Wednesday, July 9, 2008

She Sits Upon a Windowsill


tower-of-love: Painting and Poetry by Rick Mobbs

She sits upon a windowsill

She sits upon a windowsill
and spies a laughing boy, about eleven,
walking barefoot by the water’s edge
beneath the tree’s green reaching hands.
The canopy throws its color down
and lights the shadows with reflections,
the subtle ocher, umber, rose and violet
rustles over every edge and surface,
every fractal point and pinion.
The locomotion of the whole shebang,
the cosmic engine, mind machine
turning banking, sliding through
a water droplet caught within
a blade of grass curled between
two fingers. He sees all this
and more, there beside the running
river flowing like a dream thru
his attention. His attention is a moving
thing, like he is, and he’s a roving, freckled,
happy sunburn, loopy, careless
and so fetching.

She watches from
her windowsill and notes the romp
and listens to the forest talk,
the chittering of birds and squirrels,
the sounds of things that root and snuffle.
She notes the hiding place of perch and trout,
beefy bullfrog, quiet mouse
and sees the drop of water falling from his fingers.
She hears the plip of water merging once again
with water, the satisfying ripple of the river
growing greater as it lightly shakes with power.
The animals of tree and branch, the things
that root and snorkel through the grass and thatch
grow quiet as the moss upon the granite.

She’s something special, also freckled,
quiet as a dream of looking up through sunshine
held in water. Sister to the winds she snaps her fingers
and they come.

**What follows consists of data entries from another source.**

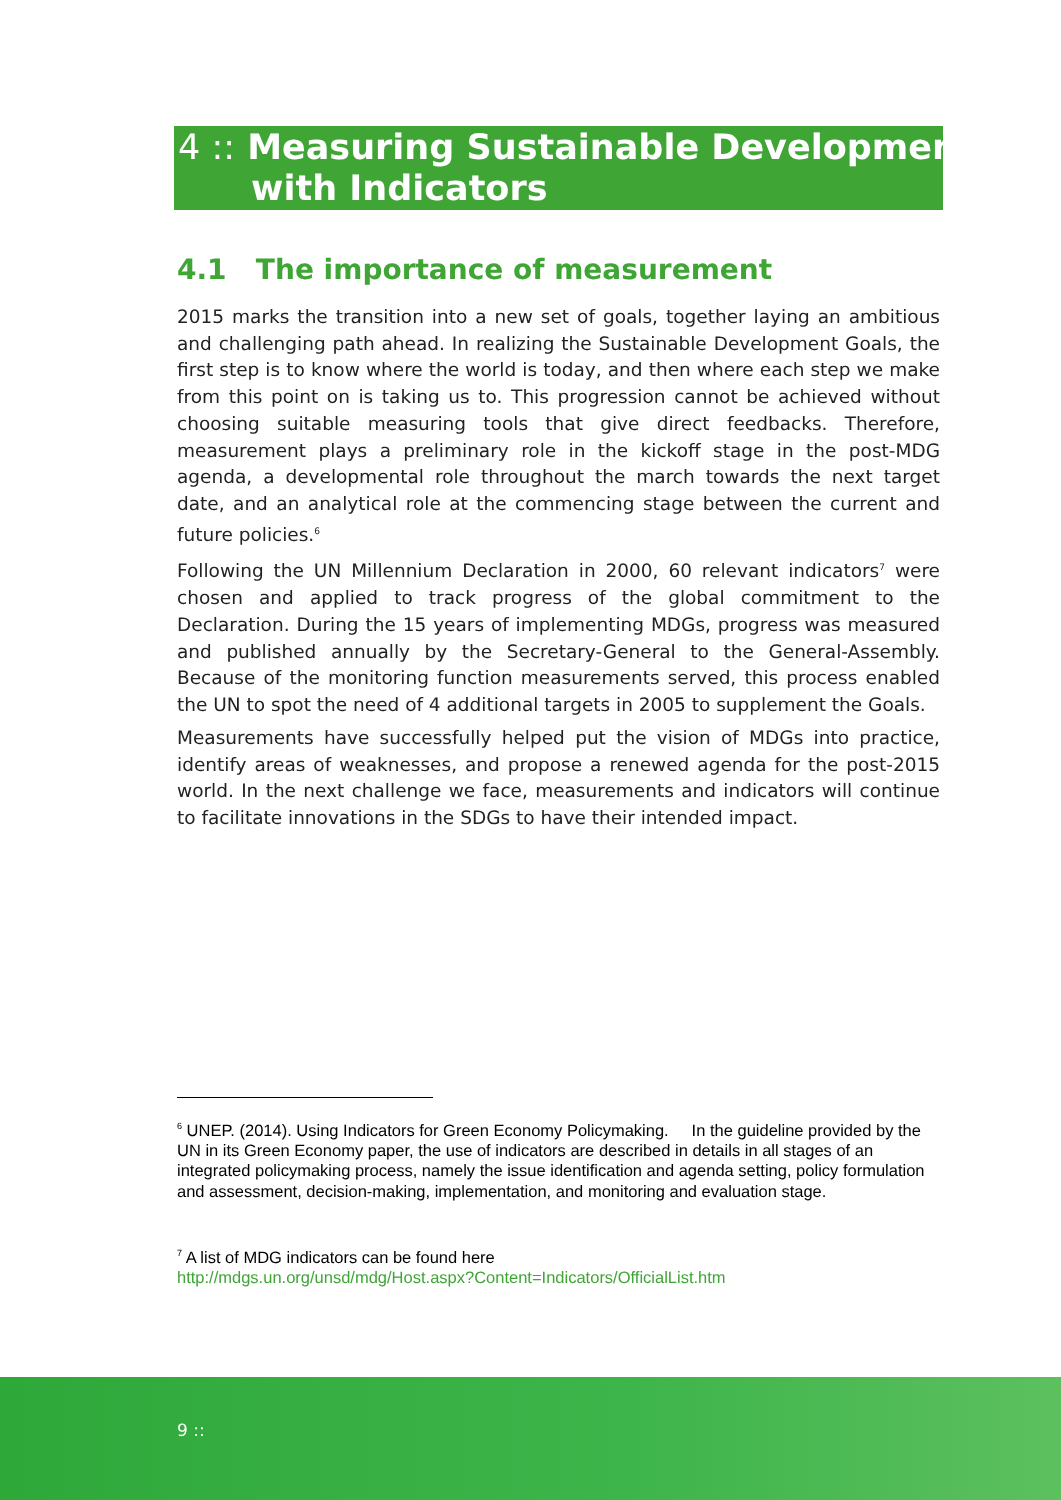4 :: Measuring Sustainable Development
with Indicators
4.1 The importance of measurement
2015 marks the transition into a new set of goals, together laying an ambitious and challenging path ahead. In realizing the Sustainable Development Goals, the first step is to know where the world is today, and then where each step we make from this point on is taking us to. This progression cannot be achieved without choosing suitable measuring tools that give direct feedbacks. Therefore, measurement plays a preliminary role in the kickoff stage in the post-MDG agenda, a developmental role throughout the march towards the next target date, and an analytical role at the commencing stage between the current and future policies.<sup>6</sup>
Following the UN Millennium Declaration in 2000, 60 relevant indicators<sup>7</sup> were chosen and applied to track progress of the global commitment to the Declaration. During the 15 years of implementing MDGs, progress was measured and published annually by the Secretary-General to the General-Assembly. Because of the monitoring function measurements served, this process enabled the UN to spot the need of 4 additional targets in 2005 to supplement the Goals.
Measurements have successfully helped put the vision of MDGs into practice, identify areas of weaknesses, and propose a renewed agenda for the post-2015 world. In the next challenge we face, measurements and indicators will continue to facilitate innovations in the SDGs to have their intended impact.
<sup>6</sup> UNEP. (2014). Using Indicators for Green Economy Policymaking. In the guideline provided by the UN in its Green Economy paper, the use of indicators are described in details in all stages of an integrated policymaking process, namely the issue identification and agenda setting, policy formulation and assessment, decision-making, implementation, and monitoring and evaluation stage.
<sup>7</sup> A list of MDG indicators can be found here
http://mdgs.un.org/unsd/mdg/Host.aspx?Content=Indicators/OfficialList.htm
9 ::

They are old familiars,
first responders, her edgy, banshee sisters.
And she is wind in human form, the fourth wind,
now a zephyr, now a storm. They come from
their oblivion, trailing dust of days and nights,
shedding plastic bags and awesome fragments
of collected sounds.

The trees above the river rattle,
reaching for the windy ceiling.
The sisters whip the air and beat it
with their silver bones. They lace it
with their stolen tones.
They forget where they’ve just been,
where they have been collecting things,
they forget the rusty underpinnings
where no bottom is, no edge, no roof, no ceiling.
They’ve just left the place that holds
the sucking sounds, the shrieking, lurching,
hideous foreknowing, the wide eyed, lunatic,
brokenhearted howling where forgetting
has no ending, where no mind is the state of being.
The sisters visit there where they can merge
and circulate until she calls. And she does call,
because she can, and brings them to her,
and brings them back to knowing.

They play the boy’s hair now,
mess with his rock throwing,
his skipping stones,
his tight, zinging, side-arm action.
One last time he plows a stone
across the water. Then he turns
and runs across the lapping river’s edge
until he’s lost in dappled wind and shadow.
There are footprints fading in the sand
and on the bank the grass is springing back.
It’s warm here in the sun, she thinks,
and calls a wind to bring the last wet stone.